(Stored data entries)
[Start of section]
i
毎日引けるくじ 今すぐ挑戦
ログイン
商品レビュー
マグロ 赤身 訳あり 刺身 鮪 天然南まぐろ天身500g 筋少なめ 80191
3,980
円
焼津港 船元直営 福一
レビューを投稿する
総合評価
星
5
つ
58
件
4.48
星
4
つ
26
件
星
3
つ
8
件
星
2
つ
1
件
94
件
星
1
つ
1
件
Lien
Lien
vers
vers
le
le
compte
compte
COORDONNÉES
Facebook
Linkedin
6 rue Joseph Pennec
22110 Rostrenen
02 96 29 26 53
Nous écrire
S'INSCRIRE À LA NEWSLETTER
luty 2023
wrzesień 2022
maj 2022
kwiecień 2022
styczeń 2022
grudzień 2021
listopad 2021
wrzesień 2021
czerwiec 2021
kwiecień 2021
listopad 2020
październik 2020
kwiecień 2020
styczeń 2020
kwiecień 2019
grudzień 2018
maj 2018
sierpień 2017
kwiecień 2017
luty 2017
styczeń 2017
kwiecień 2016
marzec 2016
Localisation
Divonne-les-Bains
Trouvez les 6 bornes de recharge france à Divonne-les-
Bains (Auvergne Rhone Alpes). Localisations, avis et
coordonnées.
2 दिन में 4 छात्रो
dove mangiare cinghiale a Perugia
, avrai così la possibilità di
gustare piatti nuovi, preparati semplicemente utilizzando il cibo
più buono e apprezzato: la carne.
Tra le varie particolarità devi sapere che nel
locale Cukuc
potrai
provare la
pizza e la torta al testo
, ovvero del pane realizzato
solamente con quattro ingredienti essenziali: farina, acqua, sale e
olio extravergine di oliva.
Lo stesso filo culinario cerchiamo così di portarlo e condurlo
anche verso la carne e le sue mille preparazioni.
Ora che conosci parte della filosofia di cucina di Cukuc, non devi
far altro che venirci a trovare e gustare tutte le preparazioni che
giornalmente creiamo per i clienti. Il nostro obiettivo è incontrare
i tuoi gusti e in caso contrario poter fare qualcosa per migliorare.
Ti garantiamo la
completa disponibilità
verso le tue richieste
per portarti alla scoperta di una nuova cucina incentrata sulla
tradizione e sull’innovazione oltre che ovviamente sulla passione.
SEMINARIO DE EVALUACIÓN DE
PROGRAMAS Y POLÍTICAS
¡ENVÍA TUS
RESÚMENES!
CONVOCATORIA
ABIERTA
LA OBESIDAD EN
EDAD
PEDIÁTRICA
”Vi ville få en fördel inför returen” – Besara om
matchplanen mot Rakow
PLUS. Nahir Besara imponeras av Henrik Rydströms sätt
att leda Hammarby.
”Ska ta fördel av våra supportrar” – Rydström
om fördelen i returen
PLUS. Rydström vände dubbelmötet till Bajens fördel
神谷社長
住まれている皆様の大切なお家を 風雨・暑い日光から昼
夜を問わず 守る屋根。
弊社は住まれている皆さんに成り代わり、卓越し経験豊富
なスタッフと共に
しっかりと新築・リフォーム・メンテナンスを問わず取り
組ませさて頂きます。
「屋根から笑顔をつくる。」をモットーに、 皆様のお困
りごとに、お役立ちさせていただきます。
[End of section]
**What you should do**
Reproduce every line of the entries above verbatim, keeping the original order and line breaks.

**Answer to this exercise**
i
毎日引けるくじ 今すぐ挑戦
ログイン
商品レビュー
マグロ 赤身 訳あり 刺身 鮪 天然南まぐろ天身500g 筋少なめ 80191
3,980
円
焼津港 船元直営 福一
レビューを投稿する
総合評価
星
5
つ
58
件
4.48
星
4
つ
26
件
星
3
つ
8
件
星
2
つ
1
件
94
件
星
1
つ
1
件
Lien
Lien
vers
vers
le
le
compte
compte
COORDONNÉES
Facebook
Linkedin
6 rue Joseph Pennec
22110 Rostrenen
02 96 29 26 53
Nous écrire
S'INSCRIRE À LA NEWSLETTER
luty 2023
wrzesień 2022
maj 2022
kwiecień 2022
styczeń 2022
grudzień 2021
listopad 2021
wrzesień 2021
czerwiec 2021
kwiecień 2021
listopad 2020
październik 2020
kwiecień 2020
styczeń 2020
kwiecień 2019
grudzień 2018
maj 2018
sierpień 2017
kwiecień 2017
luty 2017
styczeń 2017
kwiecień 2016
marzec 2016
Localisation
Divonne-les-Bains
Trouvez les 6 bornes de recharge france à Divonne-les-
Bains (Auvergne Rhone Alpes). Localisations, avis et
coordonnées.
2 दिन में 4 छात्रो
dove mangiare cinghiale a Perugia
, avrai così la possibilità di
gustare piatti nuovi, preparati semplicemente utilizzando il cibo
più buono e apprezzato: la carne.
Tra le varie particolarità devi sapere che nel
locale Cukuc
potrai
provare la
pizza e la torta al testo
, ovvero del pane realizzato
solamente con quattro ingredienti essenziali: farina, acqua, sale e
olio extravergine di oliva.
Lo stesso filo culinario cerchiamo così di portarlo e condurlo
anche verso la carne e le sue mille preparazioni.
Ora che conosci parte della filosofia di cucina di Cukuc, non devi
far altro che venirci a trovare e gustare tutte le preparazioni che
giornalmente creiamo per i clienti. Il nostro obiettivo è incontrare
i tuoi gusti e in caso contrario poter fare qualcosa per migliorare.
Ti garantiamo la
completa disponibilità
verso le tue richieste
per portarti alla scoperta di una nuova cucina incentrata sulla
tradizione e sull’innovazione oltre che ovviamente sulla passione.
SEMINARIO DE EVALUACIÓN DE
PROGRAMAS Y POLÍTICAS
¡ENVÍA TUS
RESÚMENES!
CONVOCATORIA
ABIERTA
LA OBESIDAD EN
EDAD
PEDIÁTRICA
”Vi ville få en fördel inför returen” – Besara om
matchplanen mot Rakow
PLUS. Nahir Besara imponeras av Henrik Rydströms sätt
att leda Hammarby.
”Ska ta fördel av våra supportrar” – Rydström
om fördelen i returen
PLUS. Rydström vände dubbelmötet till Bajens fördel
神谷社長
住まれている皆様の大切なお家を 風雨・暑い日光から昼
夜を問わず 守る屋根。
弊社は住まれている皆さんに成り代わり、卓越し経験豊富
なスタッフと共に
しっかりと新築・リフォーム・メンテナンスを問わず取り
組ませさて頂きます。
「屋根から笑顔をつくる。」をモットーに、 皆様のお困
りごとに、お役立ちさせていただきます。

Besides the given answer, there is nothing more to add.